Announced at the National Association of Television Program Executives (NATPE) 2001 Conference in Las Vegas, Nev., the strategy is aimed to push the growth of enhanced TV by allowing developers to test the products before they hit the consumer market. Financial terms were not made public.
However, the consumers aren't the only people the software giant had in mind. Microsoft also said the new CBI would help its own developers to create solutions for its set-top box platform. In turn, Motorola's high-tech DCT-5000+ will receive countless exposure by the developers who participate in CBI.
The Motorola DCT-5000+ advanced set-top box will enable CBI participants to view and assess their programming in the same way that consumers will experience it when Microsoft TV-powered broadband services are deployed by cable, terrestrial and satellite TV system operators.
Perhaps the most important are four partnerships that run the gamut of television entertainment: Discovery Science Channel, MacNeil/Lehrer Productions and PushyBroad, Scripps and Beyond Z Interactive Media and DTN Weather Services.

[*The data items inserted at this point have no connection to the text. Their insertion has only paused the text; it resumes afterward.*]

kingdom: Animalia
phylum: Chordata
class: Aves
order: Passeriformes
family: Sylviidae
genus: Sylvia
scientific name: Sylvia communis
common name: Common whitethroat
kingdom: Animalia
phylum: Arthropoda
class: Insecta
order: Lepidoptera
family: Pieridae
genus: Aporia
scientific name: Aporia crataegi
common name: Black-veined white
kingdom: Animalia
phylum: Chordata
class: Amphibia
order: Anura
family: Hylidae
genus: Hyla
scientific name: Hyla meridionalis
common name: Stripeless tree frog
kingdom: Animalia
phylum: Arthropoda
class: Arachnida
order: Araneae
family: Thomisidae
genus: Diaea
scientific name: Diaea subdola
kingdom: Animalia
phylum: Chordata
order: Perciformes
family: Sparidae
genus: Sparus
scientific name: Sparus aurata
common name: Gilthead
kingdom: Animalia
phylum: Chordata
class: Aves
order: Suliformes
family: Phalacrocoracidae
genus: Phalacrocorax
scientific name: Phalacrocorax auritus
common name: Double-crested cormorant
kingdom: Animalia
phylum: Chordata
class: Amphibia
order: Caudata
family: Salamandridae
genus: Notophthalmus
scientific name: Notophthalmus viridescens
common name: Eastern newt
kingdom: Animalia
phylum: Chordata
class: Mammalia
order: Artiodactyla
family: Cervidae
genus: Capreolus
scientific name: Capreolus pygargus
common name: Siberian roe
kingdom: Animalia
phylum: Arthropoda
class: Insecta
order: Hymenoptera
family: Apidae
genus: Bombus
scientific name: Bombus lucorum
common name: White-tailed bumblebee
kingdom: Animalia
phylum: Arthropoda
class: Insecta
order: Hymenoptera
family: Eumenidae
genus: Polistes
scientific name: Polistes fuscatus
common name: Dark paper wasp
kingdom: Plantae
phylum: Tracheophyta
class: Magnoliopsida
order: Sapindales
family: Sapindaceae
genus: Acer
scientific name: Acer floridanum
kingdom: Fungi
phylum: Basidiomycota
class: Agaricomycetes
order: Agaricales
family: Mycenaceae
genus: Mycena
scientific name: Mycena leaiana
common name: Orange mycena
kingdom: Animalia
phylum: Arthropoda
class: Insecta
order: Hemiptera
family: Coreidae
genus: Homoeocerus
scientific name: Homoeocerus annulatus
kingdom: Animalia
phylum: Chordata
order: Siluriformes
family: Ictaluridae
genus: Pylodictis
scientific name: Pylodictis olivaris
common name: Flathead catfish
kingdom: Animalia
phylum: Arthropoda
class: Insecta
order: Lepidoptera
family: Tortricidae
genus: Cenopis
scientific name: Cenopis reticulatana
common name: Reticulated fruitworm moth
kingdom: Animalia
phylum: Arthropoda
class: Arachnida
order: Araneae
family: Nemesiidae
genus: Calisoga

Joining Microsoft and the production companies will be AGENCY.COM, Alliance Atlantis Communications Inc., ARTiFACT, Cinema Entertainment Group, Cylo, E!Networks, FolksNetwork Inc., InfoSpace, Intellocity, MerlinTV.com, MetaTV Inc., Mixed Signals Technologies, Razorfish, RespondTV, Roundpeg.com, Sony Pictures Digital Entertainment, Tractor, Traffic 411, Screamingly Different Entertainment, SpinTV, Steeplechase Media Inc. and The Weather Channel.
Alan Yates, vice president of sales and marketing at Microsoft TV, said industrialists should not underestimate the importance of CBI.
"...Companies joining the program have access to the resources and materials they need to deploy enhanced TV programming and services," Yates said. "The CBI and the Motorola system show developers how their enhanced TV content performs on a real broadband system before it's deployed."
Those interested in joining the Content Builder Initiative may refer to Microsoft's Content Builder Program.
Or, for a demo of what Microsoft does with digital TV, Microsoft will show demo enhanced TV with some of the CBI participants during NATPE at the Microsoft TV suite on Wednesday, Jan. 24 from 10 a.m. to 2 p.m.